I did quite a bit of research and the majority of the educational content that is available today is offered by two different groups. The first group exists out of educational institutions. I am a very big fan of the MOOCs and I see a positive trend where education is shared openly and freely, and I see how this is hugely improving education in underserved communities.
On the other hand, large research institutions and universities traditionally create educational content that is very theoretic and takes multiple months or weeks to consume. 3D printing to start with is a broad collection of technologies, each with its own process parameters and design requirements. It is very easy to create a very extensive course that covers many topics that you might never use in real life. It is also quite common to charge students thousands of euros for one course or program.
The second group is the industry itself. Machine manufacturers, material suppliers, and service bureaus. Those companies create educational content to educate their customers, and potential customers.
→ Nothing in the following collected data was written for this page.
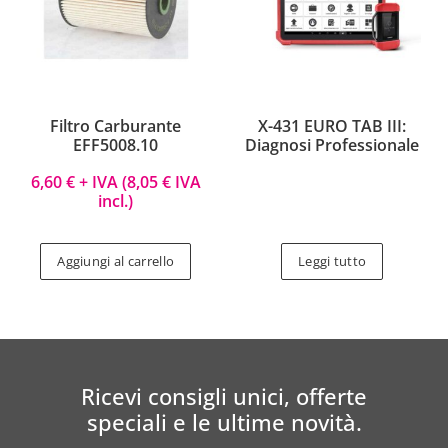
Filtro Carburante
X-431 EURO TAB III:
EFF5008.10
Diagnosi Professionale
6,60
€
+ IVA (
8,05
€
IVA
incl.)
Aggiungi al carrello
Leggi tutto
Ricevi consigli unici, offerte
speciali e le ultime novità.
This makes perfect sense but in practice, this often means that this content is purely focused on one technology and one system. These courses are designed to highlight the benefits of a specific 3D printer, technology or material. They will offer you very valuable information if you’re a customer but rarely teach you to look at the bigger picture. Apart from that, machine manufacturers, material suppliers and service bureaus all have businesses to run. Resources are limited and education, in most cases, doesn’t have the highest priority.
3DN: Any last words for our readers?
I started Addmio with one simple goal. To educate as many people as possible about 3D printing. This way we can help creators all around the world to create better, smarter, and more sustainable products and services. We have our campaign live on Kickstarter now for our first course, 3D Printing for Entrepreneurs. We’re very happy to announce that we’re funded in the first couple of hours but you still have the chance to support our development and to pre-order the course with a large discount.